Cassatt submitted the painting to the Art Gallery of the American
pavilion at the 1878 World's Fair, along with another that cannot now be
identified. To her intense annoyance it was rejected, although the
other was accepted.
She expressed her irritation in a 1903 letter to the Parisian art dealer
Ambroise Vollard, which makes it plain how much Degas had been involved
(he also supplied the model, a daughter of friends of his): "It was the
portrait of a friend of M. Degas. I had done the child in the armchair
and he found it good and advised me on the background and he even worked
on it.
I sent it to the American section of the big exposition, they refused it ... I was furious, all the more so since he had worked on it. At that time this appeared new and the jury consisted of three people of which one was a pharmacist!" Indeed, the painting is often cited as an example of Degas' influence.
The dog pictured lying in the armchair next the little girl's in Little Girl in a Blue Armchair is a Brussels Griffon.
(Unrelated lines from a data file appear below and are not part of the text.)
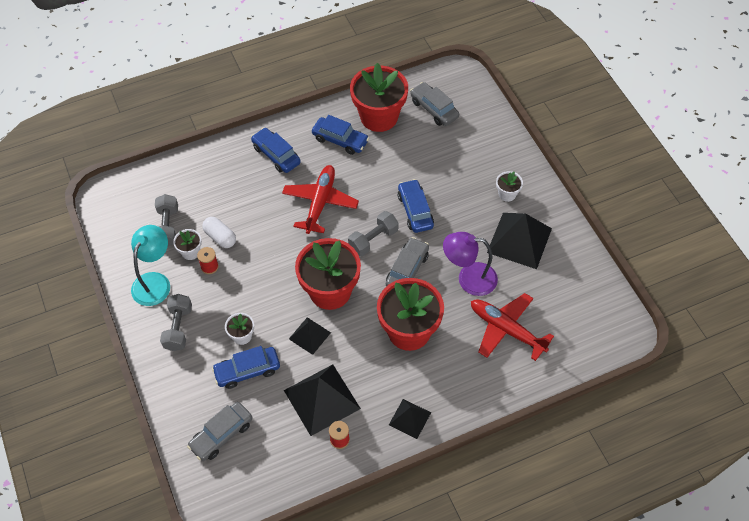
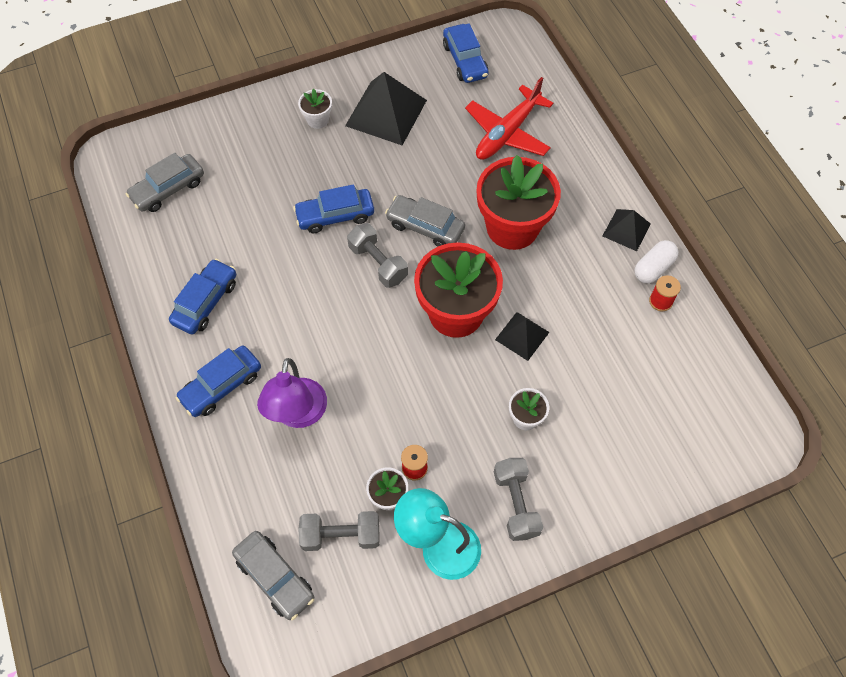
camera: 90 degrees left, 5 degrees up
grey dumbbell [160,294,192,351] -> grey dumbbell turned 75 degrees clockwise [494,458,543,541]
grey car [187,402,253,461] -> grey car moved to [232,531,314,620]
white capsule [202,217,236,248] -> white capsule moved to [634,240,679,284]
blue car [212,346,280,389] -> blue car moved to [443,24,489,83]
red plane [282,165,359,234] -> none
black pyramid [284,364,361,436] -> none
red flower pot [350,63,408,132] -> none
purple lamp [443,232,498,296] -> purple lamp moved to [257,358,327,428]

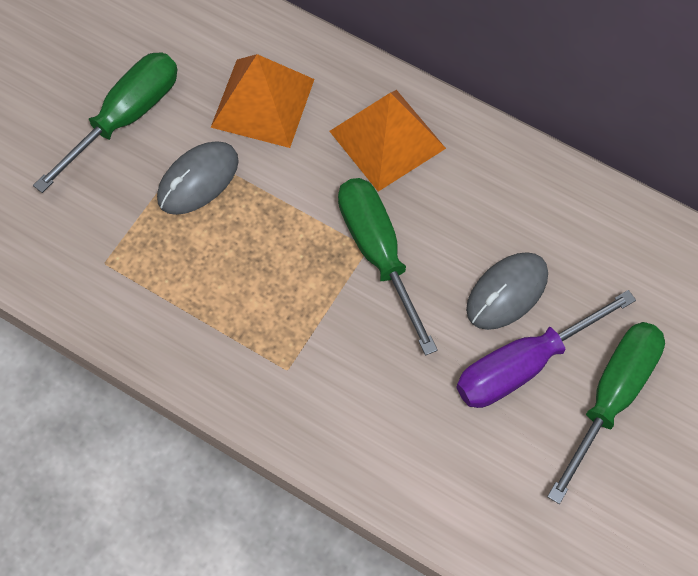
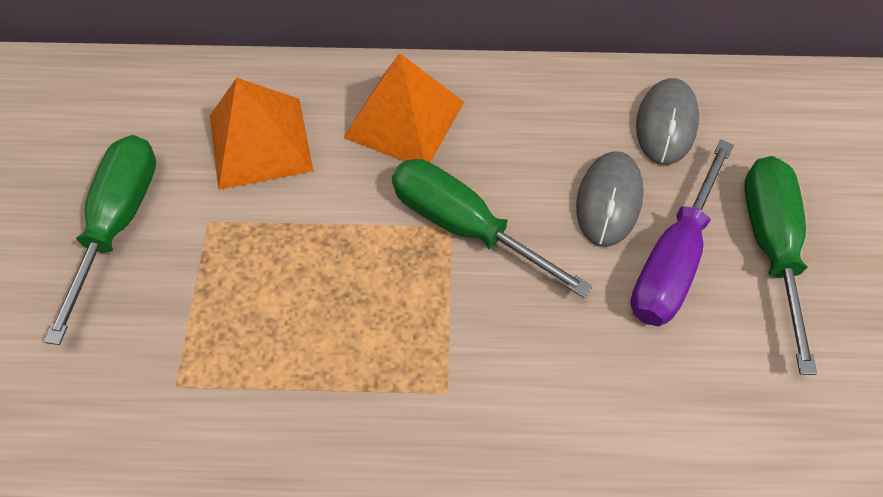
camera: 30 degrees left, 5 degrees down
grey mouse [157,142,239,215] -> grey mouse moved to [636,78,699,165]

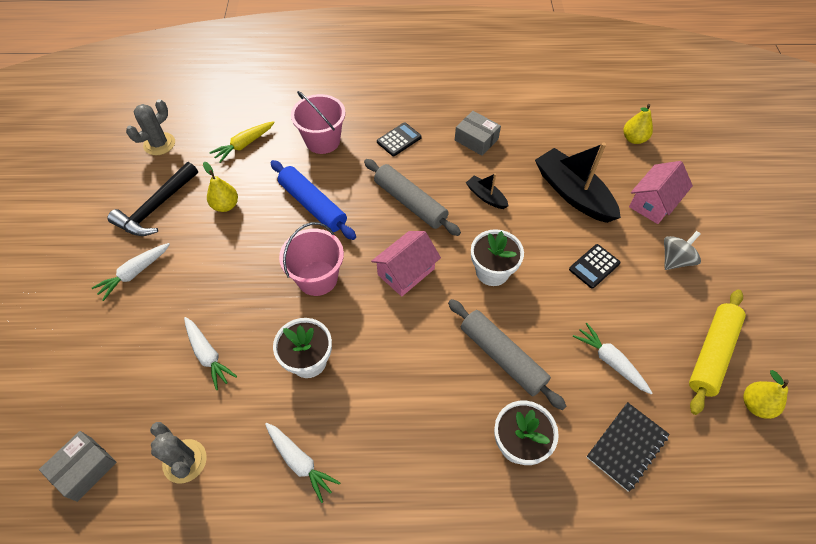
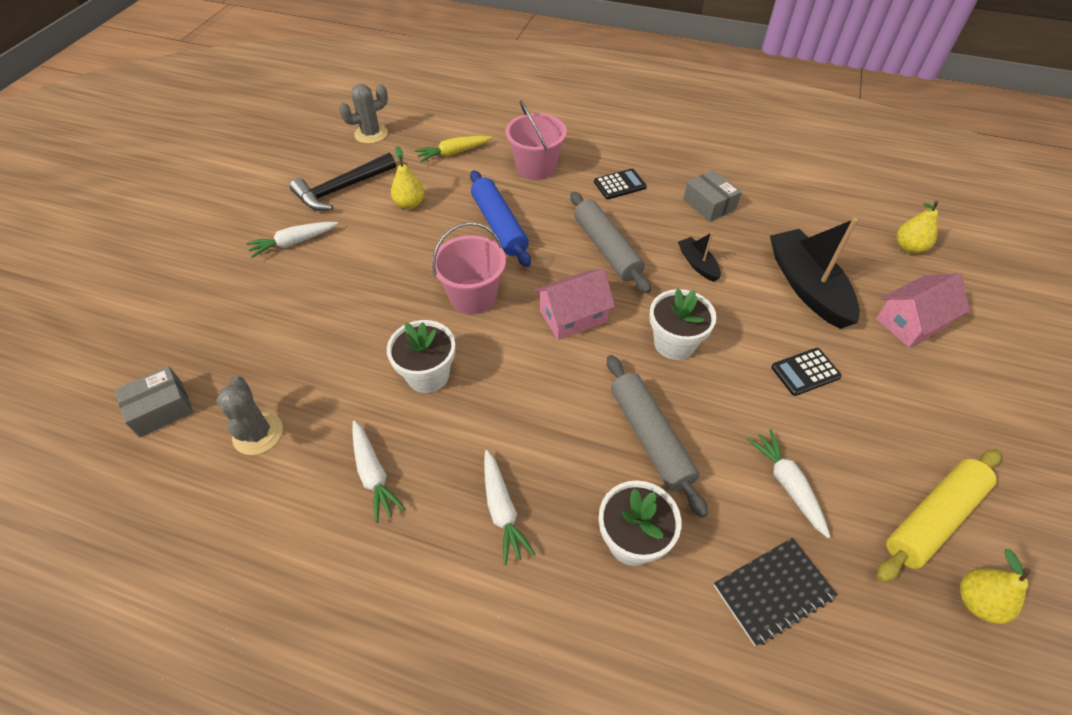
camera: 20 degrees right, 5 degrees down
white carrot [184,317,237,390] -> white carrot moved to [484,450,535,565]
grey spinning top [664,231,701,270] -> none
Cassatt was probably introduced to this breed while in Antwerp 1873. Degas presented her with a pup he had procured from fellow Impressionist Ludovic-Napoléon Lepic, a dog lover who bred them, and Cassatt went on to keep them the rest of her life.
The painting was purchased from the artist by Ambroise Vollard of Paris around 1903 for his gallery, and was later acquired by Hector Brame of Paris. It was sold in 1963 to Mr. and Mrs. Paul Mellon. They lent it to the National Gallery of Art for exhibitions and eventually gifted it in 1983 to NGA.